Líderes que fizeram da COVID-19 uma arma de ataque aos direitos humanos

A AI lembra que a gestão da pandemia foi usada por muitos líderes para aumentarem o ataque aos direitos humanos.

“Temos visto um espectro de respostas dos nossos líderes; do medíocre ao aldrabão, do egoísta ao fraudulento. Alguns tentaram normalizar as medidas de emergência autoritárias que introduziram para combater a COVID-19, enquanto uma variante altamente perigosa de líderes foi mais além. Viram isto como uma oportunidade para consolidar o seu próprio poder.
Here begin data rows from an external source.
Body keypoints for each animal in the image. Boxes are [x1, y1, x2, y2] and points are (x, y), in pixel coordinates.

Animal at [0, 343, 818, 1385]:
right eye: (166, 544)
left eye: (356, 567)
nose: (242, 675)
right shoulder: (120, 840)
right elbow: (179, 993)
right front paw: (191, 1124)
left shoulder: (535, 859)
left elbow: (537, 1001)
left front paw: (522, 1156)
Ao invés de apoiar e proteger, estes líderes simplesmente fizeram da pandemia uma arma para devastar os direitos das pessoas”, diz a secretária-geral da AI.
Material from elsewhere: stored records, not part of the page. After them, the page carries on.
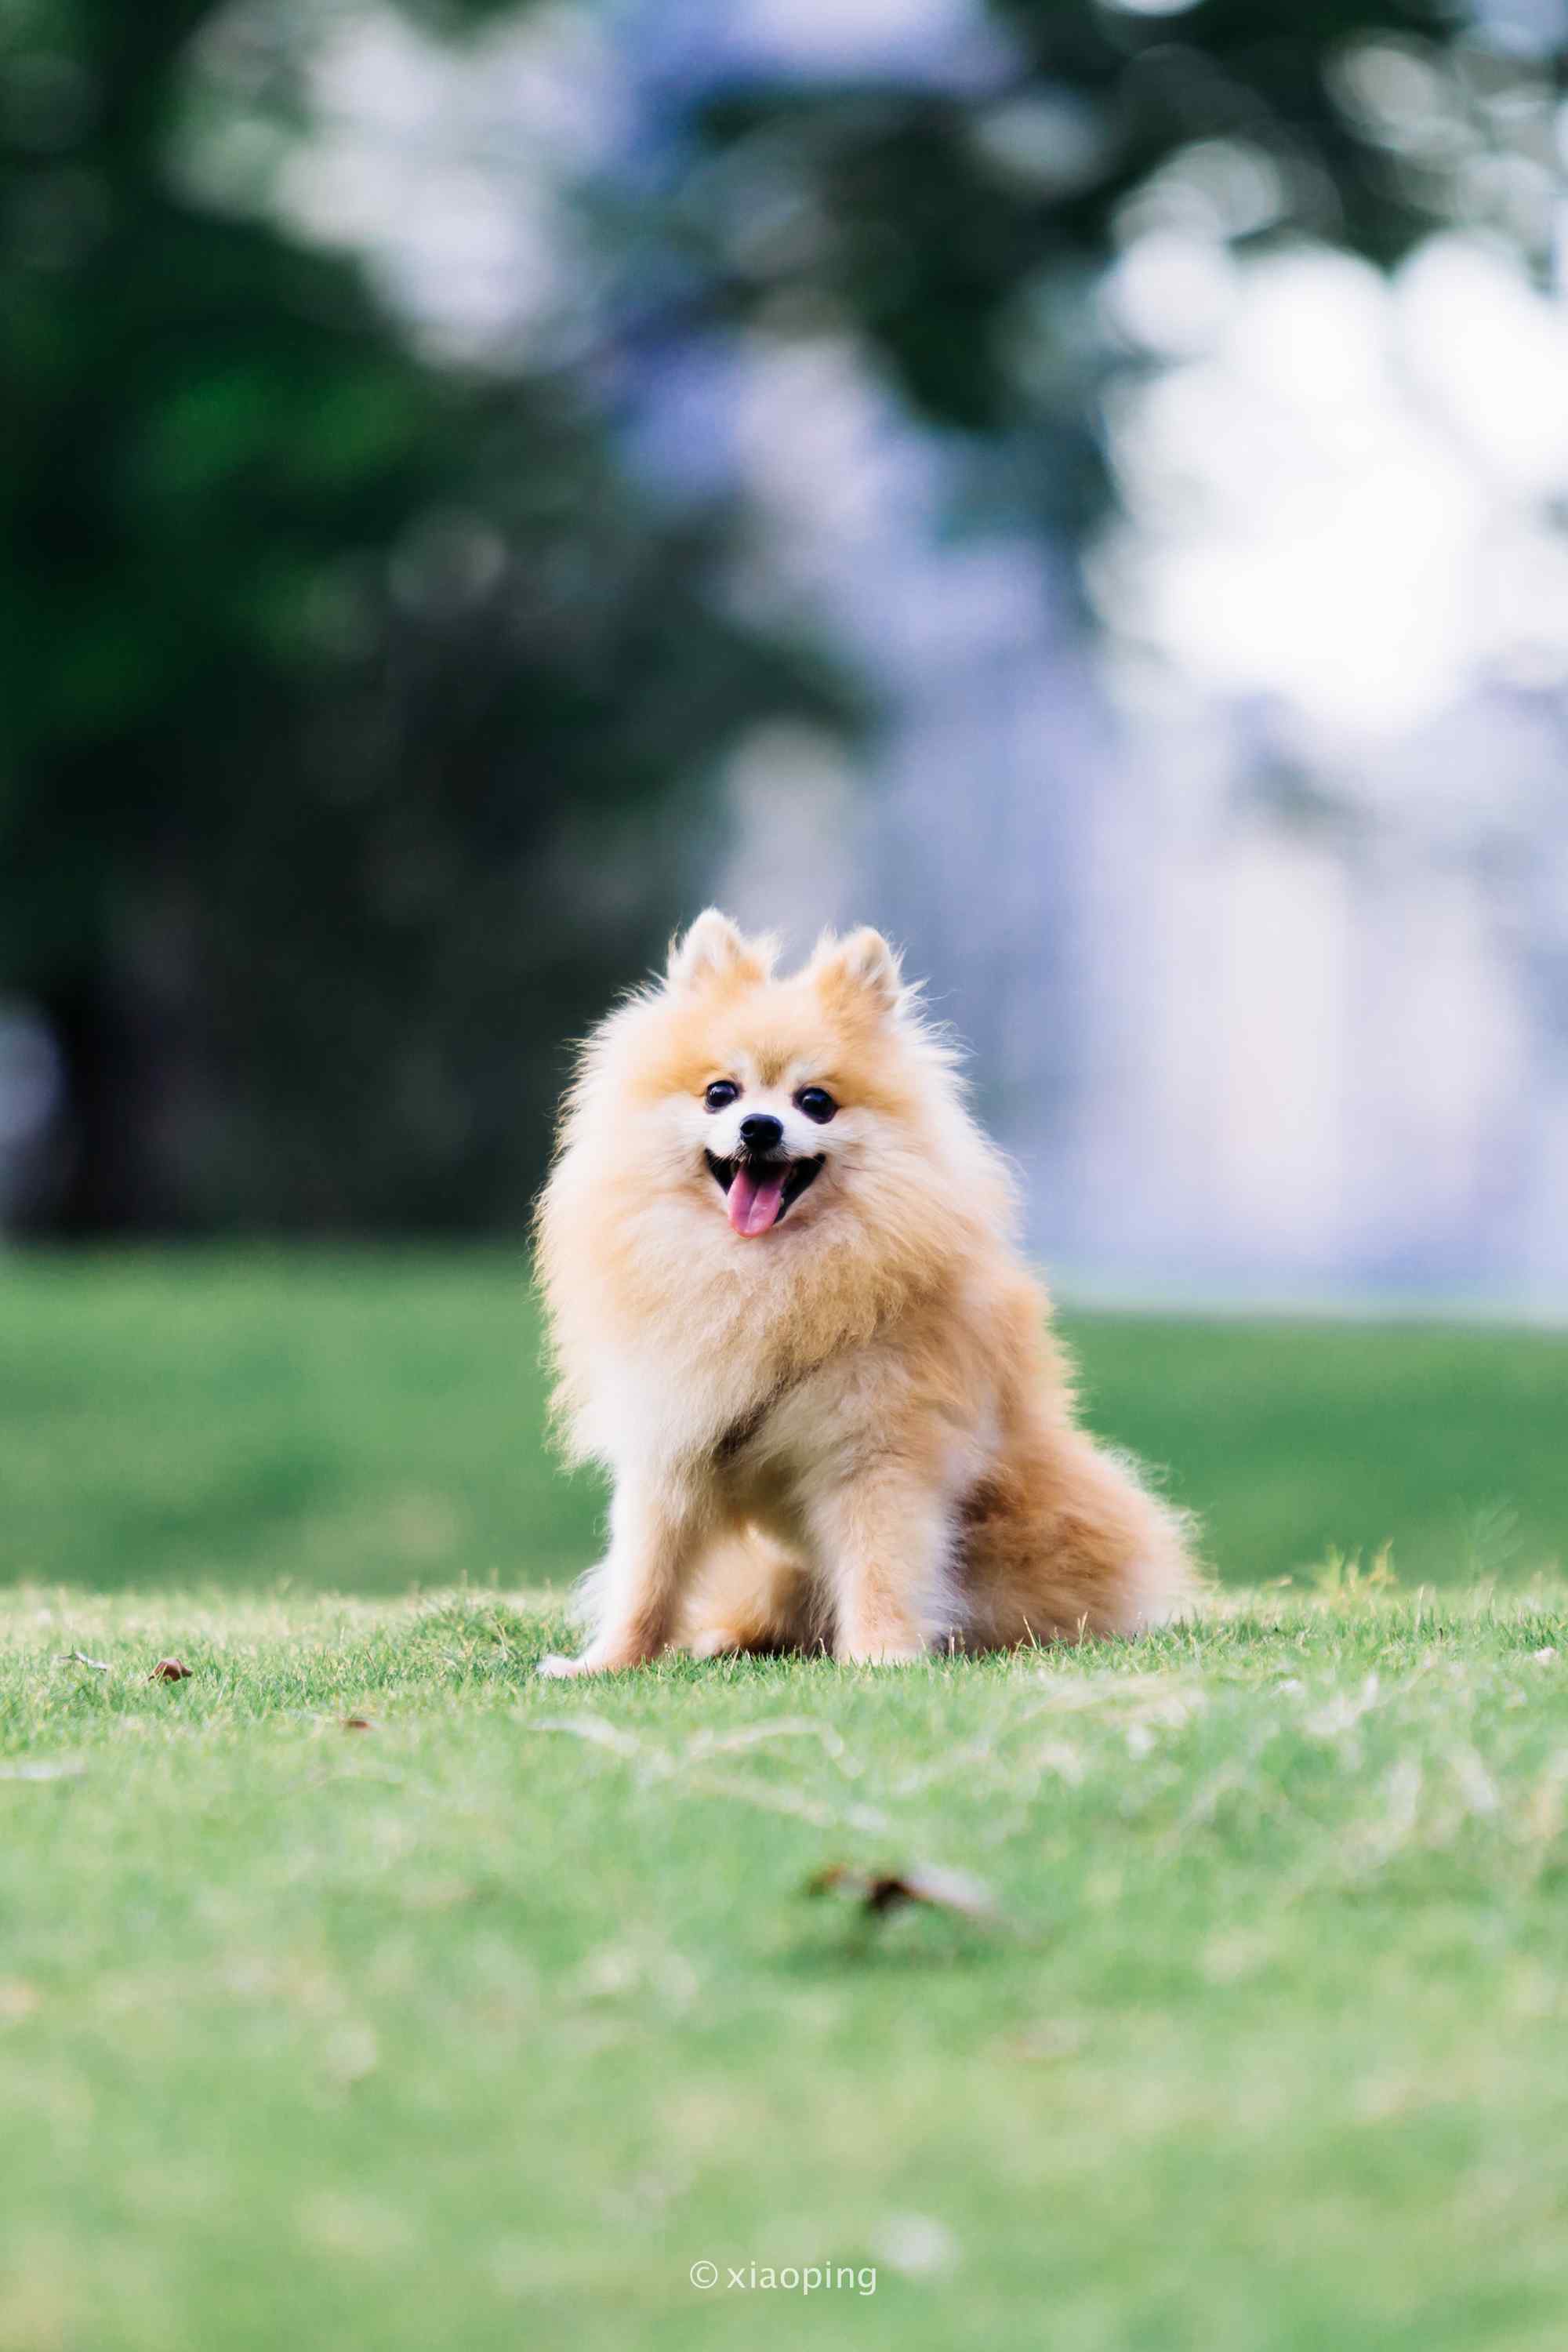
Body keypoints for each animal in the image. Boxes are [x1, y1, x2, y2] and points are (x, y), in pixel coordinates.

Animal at [533, 913, 1194, 1675]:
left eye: (815, 1101)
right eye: (720, 1093)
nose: (760, 1126)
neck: (763, 1276)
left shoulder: (879, 1450)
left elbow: (881, 1563)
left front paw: (881, 1657)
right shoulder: (672, 1443)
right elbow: (646, 1574)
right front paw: (610, 1663)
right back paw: (725, 1640)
O relatório exemplifica o caso de Viktor Orban que aproveitou a pandemia para alterar o Código Penal da Hungria, introduzindo alterações para criminalizar críticas relacionadas com a pandemia.

Segundo a Amnistia Internacional Portugal, o relatório refere que nos estados do Golfo, no Bahrein, no Kuwait, em Omã, na Arábia Saudita e nos Emirados Árabes Unidos, os poderes vigentes usaram a pandemia para continuar a suprimir o direito à liberdade de expressão, “incluindo ao acusarem indivíduos que publicaram comentários nas redes sociais sobre as respostas governamentais à pandemia, por difundirem ‘notícias falsas’”.
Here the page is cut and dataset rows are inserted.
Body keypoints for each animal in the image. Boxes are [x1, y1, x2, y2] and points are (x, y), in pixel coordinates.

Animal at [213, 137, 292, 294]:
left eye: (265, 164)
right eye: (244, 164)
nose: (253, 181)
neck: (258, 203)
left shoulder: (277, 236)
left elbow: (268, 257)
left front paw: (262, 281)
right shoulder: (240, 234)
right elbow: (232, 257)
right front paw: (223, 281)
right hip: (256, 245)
A ONG refere também o aumento da violência policial, em diversos países, nomeadamente, no Brasil, sob a presidência de Bolsonaro, onde a polícia matou uma média de 17 pessoas por dia, entre janeiro e junho de 2021. Nas Filipinas, o presidente Duterte chegou a anunciar ter ordenado à polícia que “matasse” a tiro as pessoas que protestassem durante os confinamentos. Na Índia, com Narendra Modi, aumentou a repressão aos ativistas sociais, chegando as autoridades a realizarem raides “antiterroristas” às casas de ativistas. Na China, com Xi Jinping, aumentou a perseguição aos uigures e a outras minorias muçulmanas e foi introduzida uma nova lei de segurança em Hong-Kong para legitimar a repressão.

Bloqueio à cooperação internacional: Vacinas e dívida

A AI acusa também líderes de países ricos, que prejudicaram a cooperação internacional e os esforços coletivos de recuperação.

A Amnistia denuncia que os países ricos compraram a maior parte do funcionamento mundial de vacinas e não pressionam as empresas farmacêuticas a partilharem o seu conhecimento e tecnologia.

O G20 ofereceu-se para suspender os pagamentos da dívida dos países mais pobres, mas exigiu que o dinheiro seja reembolsado mais tarde com juros, acusa a AI.

Os estados devem assegurar que as vacinas estão rapidamente disponíveis para todos, em todo o lado, e de forma gratuita. As empresas farmacêuticas têm de partilhar o seu conhecimento e tecnologia para que ninguém seja deixado para trás. Os membros do G20 e as instituições financeiras internacionais devem aliviar a dívida aos 77 países mais pobres para que respondam e recuperem da pandemia”, afirma Agnès Callamard.

Movimentos de protesto exigiram mudanças

“Em 2020, a liderança não veio do poder, do privilégio ou de especuladores. Veio das inúmeras pessoas que marcharam para exigir mudanças”, realça a secretária-geral da AI.

O relatório salienta os protestos do Black Lives Matter nos Estados Unidos e os protestos na Nigéria. O relatório destaca novas legislações para combater a violência contra as mulheres no Kuwait, na Coreia do Sul e no Sudão, assim como a descriminalização do aborto na Argentina, na Irlanda do Norte e na Coreia do Sul.

Portugal: lacunas nos direitos à saúde e à habitação e na garantia dos direitos de migrantes

Em relação a Portugal, o relatório destaca que a pandemia expôs lacunas nos direitos à saúde e à habitação, faltando habitação adequada a muitas famílias, assim como o apoio às pessoas sem-abrigo.

Referindo o caso do assassinato de Ihor Homeniuk no SEF do aeroporto da Portela, o relatório considera que existem falhas na garantia dos direitos de refugiados, requerentes de asilo e migrantes em Portugal.